有关 Unicode 大小写映射的详细信息,请参阅:http://www.unicode.org/faq/casemap_charprop .html
There is a mapping file that contains all the case mappings that have a 1:1 mapping ratio. Usually operating systems/frameworks/libraries support a specific version of Unicode, and since this case mappings file is versioned, you would get the mappings for whichever version of Unicode your particular OS/framework/library/whatever happened to support.
For more information on Unicode case mappings, see: http://www.unicode.org/faq/casemap_charprop.html
大多数书写系统没有单独的大写和小写字母。 根据维基百科,例外情况包括“罗马、希腊、西里尔和亚美尼亚字母”。
所以不用担心那么多信件。 此页面显示大范围的字符遵循一个简单的方案,即在大写字符上加 1获取等效的小写字母(当然也有一些例外)。
Most writing systems do not have separate uppercase and lowercase letters. According to Wikipedia, exceptions include "Roman, Greek, Cyrillic and Armenian alphabets".
So there aren't that many letters to worry about. This page shows that large ranges of characters follow a simple scheme of adding 1 to an uppercase character to get the lowercase equivalent (though of course there are some exceptions).
正确的答案有点复杂,具体取决于您想要做什么。
在比较字符串、排序或搜索应用程序时,要使用的正确算法在 UTS #10: "Unicode排序算法”。 不区分大小写是其中的一部分,但是有不同的方式来表示许多字符,并且应用程序通常需要将各种表示视为等效。
排序规则取决于区域设置。 当您对结果进行排序以显示给用户时,这主要是一个问题。 忽视规则可能会让用户感到沮丧,甚至导致安全漏洞。
如果您只是为了显示目的而尝试将单词大写,那么那里的规则也可能很棘手; 存在一对多转换等问题。 根据区域设置的不同,同一字母的大写形式可能有所不同。 字母在单词中的位置可能会产生影响。 还有一个独特的“标题大小写”概念,您只需将每个单词的第一个字母大写即可。 有时字符的标题大小写与其大写字母不同。
The correct answer is a little more complicated, depending on what you are trying to do.
When comparing character strings, for sorting or searching applications, the correct algorithm to use is specified in UTS #10: "Unicode Collation Algorithm". Case-insensitivity is part of the mix, but there are different ways to represent a many characters, and applications often need to treat the various representations as equivalent.
The sorting rules are locale-dependent.

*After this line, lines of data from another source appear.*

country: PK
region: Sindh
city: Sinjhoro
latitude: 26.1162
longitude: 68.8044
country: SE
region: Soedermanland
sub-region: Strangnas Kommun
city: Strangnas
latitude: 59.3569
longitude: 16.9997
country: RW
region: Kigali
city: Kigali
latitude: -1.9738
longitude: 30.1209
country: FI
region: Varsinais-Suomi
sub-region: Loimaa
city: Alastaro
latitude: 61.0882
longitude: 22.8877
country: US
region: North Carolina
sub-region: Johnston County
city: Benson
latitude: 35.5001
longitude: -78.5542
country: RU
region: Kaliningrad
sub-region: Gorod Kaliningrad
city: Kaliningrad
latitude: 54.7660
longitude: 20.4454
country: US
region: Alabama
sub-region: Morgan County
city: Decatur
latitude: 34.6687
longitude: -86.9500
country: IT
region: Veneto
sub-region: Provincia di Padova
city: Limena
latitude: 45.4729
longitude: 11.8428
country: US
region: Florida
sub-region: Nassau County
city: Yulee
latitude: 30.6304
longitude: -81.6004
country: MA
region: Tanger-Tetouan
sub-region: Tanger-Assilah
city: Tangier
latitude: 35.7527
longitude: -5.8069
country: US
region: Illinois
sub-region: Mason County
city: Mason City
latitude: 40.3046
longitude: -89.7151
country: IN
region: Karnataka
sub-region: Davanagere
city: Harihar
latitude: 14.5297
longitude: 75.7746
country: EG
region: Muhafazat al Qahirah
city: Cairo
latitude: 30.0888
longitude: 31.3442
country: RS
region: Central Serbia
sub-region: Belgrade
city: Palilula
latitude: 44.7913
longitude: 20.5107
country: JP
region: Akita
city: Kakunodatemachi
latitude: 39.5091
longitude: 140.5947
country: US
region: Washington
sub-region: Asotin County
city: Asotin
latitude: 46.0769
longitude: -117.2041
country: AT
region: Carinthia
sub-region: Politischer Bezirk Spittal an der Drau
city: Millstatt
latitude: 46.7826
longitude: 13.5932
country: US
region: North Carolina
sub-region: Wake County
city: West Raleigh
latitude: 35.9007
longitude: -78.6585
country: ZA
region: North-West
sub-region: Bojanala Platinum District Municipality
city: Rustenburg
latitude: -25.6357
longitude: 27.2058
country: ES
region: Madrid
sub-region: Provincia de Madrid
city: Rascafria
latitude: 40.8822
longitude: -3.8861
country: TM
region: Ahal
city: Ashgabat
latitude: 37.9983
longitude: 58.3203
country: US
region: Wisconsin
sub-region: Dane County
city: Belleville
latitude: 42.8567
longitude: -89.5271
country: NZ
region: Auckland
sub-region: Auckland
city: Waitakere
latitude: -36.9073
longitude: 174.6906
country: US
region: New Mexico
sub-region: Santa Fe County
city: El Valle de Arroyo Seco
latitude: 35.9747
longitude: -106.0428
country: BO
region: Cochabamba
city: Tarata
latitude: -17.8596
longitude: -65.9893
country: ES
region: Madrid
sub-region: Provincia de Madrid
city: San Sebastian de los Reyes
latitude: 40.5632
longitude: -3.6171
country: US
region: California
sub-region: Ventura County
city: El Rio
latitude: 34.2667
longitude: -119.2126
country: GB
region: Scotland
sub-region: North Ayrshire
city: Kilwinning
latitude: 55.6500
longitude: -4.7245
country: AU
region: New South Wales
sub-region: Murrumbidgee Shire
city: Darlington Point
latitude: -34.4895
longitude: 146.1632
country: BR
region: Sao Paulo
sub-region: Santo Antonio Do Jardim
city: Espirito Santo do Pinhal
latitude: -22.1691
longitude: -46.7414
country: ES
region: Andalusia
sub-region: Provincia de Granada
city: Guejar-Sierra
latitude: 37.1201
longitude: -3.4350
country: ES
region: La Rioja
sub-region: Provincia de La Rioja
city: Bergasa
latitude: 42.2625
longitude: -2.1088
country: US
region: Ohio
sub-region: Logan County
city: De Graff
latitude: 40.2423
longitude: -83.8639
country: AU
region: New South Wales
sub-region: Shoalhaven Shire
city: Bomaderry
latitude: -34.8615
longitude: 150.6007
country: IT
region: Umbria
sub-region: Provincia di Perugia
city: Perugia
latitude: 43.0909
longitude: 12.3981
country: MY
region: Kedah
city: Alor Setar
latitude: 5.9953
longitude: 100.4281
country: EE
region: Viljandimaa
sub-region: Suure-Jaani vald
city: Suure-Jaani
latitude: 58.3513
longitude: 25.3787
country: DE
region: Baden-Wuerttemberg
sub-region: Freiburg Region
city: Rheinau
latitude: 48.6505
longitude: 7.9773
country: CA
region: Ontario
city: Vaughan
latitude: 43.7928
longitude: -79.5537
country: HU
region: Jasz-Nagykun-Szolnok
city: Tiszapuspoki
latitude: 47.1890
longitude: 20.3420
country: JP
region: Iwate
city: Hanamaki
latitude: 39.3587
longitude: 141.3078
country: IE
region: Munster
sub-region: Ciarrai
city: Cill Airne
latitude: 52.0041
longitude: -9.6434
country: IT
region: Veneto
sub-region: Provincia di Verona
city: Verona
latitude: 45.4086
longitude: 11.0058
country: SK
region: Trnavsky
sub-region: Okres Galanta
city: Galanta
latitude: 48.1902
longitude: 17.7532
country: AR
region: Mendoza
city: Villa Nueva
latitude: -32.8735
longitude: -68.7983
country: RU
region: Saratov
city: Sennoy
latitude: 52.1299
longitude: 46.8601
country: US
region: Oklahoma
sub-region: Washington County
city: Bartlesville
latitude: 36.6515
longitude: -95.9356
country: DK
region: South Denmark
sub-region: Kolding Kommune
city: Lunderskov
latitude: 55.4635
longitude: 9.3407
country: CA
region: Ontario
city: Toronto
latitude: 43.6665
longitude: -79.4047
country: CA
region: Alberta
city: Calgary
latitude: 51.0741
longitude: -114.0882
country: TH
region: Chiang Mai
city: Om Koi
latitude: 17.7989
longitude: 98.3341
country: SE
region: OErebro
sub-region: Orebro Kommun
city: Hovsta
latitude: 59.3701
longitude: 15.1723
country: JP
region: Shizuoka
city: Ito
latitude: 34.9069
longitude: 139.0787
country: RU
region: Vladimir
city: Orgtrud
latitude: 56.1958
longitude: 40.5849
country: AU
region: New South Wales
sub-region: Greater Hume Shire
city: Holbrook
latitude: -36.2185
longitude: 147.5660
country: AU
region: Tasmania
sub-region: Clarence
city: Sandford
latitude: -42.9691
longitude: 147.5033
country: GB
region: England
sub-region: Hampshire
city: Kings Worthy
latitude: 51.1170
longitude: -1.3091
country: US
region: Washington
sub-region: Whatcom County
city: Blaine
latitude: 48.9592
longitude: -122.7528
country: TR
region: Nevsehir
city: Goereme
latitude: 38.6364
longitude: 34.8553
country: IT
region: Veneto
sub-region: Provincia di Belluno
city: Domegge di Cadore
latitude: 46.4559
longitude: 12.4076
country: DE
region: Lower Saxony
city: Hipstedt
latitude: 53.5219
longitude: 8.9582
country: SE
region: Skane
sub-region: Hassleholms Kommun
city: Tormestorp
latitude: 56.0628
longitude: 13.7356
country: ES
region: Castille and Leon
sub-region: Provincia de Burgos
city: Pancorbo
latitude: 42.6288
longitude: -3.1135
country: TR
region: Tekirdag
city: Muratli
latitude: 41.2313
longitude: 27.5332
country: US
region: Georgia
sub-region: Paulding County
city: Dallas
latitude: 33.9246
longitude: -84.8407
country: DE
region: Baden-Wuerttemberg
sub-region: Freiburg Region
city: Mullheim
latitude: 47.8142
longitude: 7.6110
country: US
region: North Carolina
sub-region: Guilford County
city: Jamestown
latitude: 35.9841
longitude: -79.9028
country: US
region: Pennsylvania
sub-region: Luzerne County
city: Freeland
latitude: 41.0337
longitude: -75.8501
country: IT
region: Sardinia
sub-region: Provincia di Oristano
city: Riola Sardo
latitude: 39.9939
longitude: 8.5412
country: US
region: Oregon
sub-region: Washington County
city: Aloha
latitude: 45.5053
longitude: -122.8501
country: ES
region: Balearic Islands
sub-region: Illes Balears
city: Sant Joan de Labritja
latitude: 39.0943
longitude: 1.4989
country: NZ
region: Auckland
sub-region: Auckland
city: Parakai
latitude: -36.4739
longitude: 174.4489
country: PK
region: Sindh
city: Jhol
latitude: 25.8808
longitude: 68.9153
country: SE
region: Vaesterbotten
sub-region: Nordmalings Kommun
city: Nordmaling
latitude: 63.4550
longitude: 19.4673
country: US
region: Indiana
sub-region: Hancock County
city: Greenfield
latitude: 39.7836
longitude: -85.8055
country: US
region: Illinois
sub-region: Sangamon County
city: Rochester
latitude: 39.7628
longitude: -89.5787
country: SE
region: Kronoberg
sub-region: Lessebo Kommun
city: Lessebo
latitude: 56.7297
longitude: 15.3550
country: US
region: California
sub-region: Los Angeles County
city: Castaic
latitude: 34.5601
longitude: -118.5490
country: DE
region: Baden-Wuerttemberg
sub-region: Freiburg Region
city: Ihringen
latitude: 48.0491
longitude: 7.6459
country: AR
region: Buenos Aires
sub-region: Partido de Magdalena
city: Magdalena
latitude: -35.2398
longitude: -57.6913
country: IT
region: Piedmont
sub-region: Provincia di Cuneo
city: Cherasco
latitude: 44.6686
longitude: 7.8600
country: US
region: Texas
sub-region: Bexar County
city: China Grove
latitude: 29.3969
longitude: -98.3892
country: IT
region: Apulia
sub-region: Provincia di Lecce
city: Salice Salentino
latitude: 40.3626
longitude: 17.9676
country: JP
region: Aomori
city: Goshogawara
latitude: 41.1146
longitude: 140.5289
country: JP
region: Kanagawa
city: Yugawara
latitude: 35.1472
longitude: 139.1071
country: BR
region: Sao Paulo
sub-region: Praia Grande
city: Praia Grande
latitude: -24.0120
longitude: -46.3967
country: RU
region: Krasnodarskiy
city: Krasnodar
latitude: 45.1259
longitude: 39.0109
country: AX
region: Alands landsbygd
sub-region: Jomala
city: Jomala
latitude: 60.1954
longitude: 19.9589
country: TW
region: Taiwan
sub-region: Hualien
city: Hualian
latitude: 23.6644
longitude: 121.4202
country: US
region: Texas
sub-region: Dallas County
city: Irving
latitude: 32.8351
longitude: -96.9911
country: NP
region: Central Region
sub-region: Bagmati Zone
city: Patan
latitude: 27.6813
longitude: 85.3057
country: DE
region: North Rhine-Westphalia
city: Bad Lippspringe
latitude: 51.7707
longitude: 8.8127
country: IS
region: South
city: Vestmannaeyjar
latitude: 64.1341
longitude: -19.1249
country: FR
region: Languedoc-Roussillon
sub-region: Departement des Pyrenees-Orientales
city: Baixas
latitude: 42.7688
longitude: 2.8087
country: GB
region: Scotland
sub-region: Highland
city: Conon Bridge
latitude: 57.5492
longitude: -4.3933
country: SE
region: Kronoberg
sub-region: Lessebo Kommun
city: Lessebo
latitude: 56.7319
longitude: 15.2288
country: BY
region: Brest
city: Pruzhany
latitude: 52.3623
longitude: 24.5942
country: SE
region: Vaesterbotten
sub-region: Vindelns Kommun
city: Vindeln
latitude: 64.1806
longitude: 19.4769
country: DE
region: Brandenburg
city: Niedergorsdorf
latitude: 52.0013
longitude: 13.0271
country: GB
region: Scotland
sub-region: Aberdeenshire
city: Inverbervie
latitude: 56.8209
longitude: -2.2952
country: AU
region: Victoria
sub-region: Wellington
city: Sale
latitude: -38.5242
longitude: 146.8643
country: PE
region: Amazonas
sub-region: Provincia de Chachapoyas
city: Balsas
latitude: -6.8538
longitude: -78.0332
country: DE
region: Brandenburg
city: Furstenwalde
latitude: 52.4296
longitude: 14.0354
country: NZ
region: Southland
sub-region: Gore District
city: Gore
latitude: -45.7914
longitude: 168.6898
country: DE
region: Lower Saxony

This is mainly an issue when you are sorting results for display to a user. Ignoring the rules can frustrate users and even result in security vulnerabilities.
If you are just trying to capitalize words for display purposes, the rules there can be tricky too; there are one-to-many conversions and other issues. Depending on the locale, the same letter may capitalize differently. The letter's position in a word can make a difference. There's also a a distinct notion of "title case", where you just want to capitalize the first letter of each word. Sometimes the title-case of a character is not the same as its upper-case.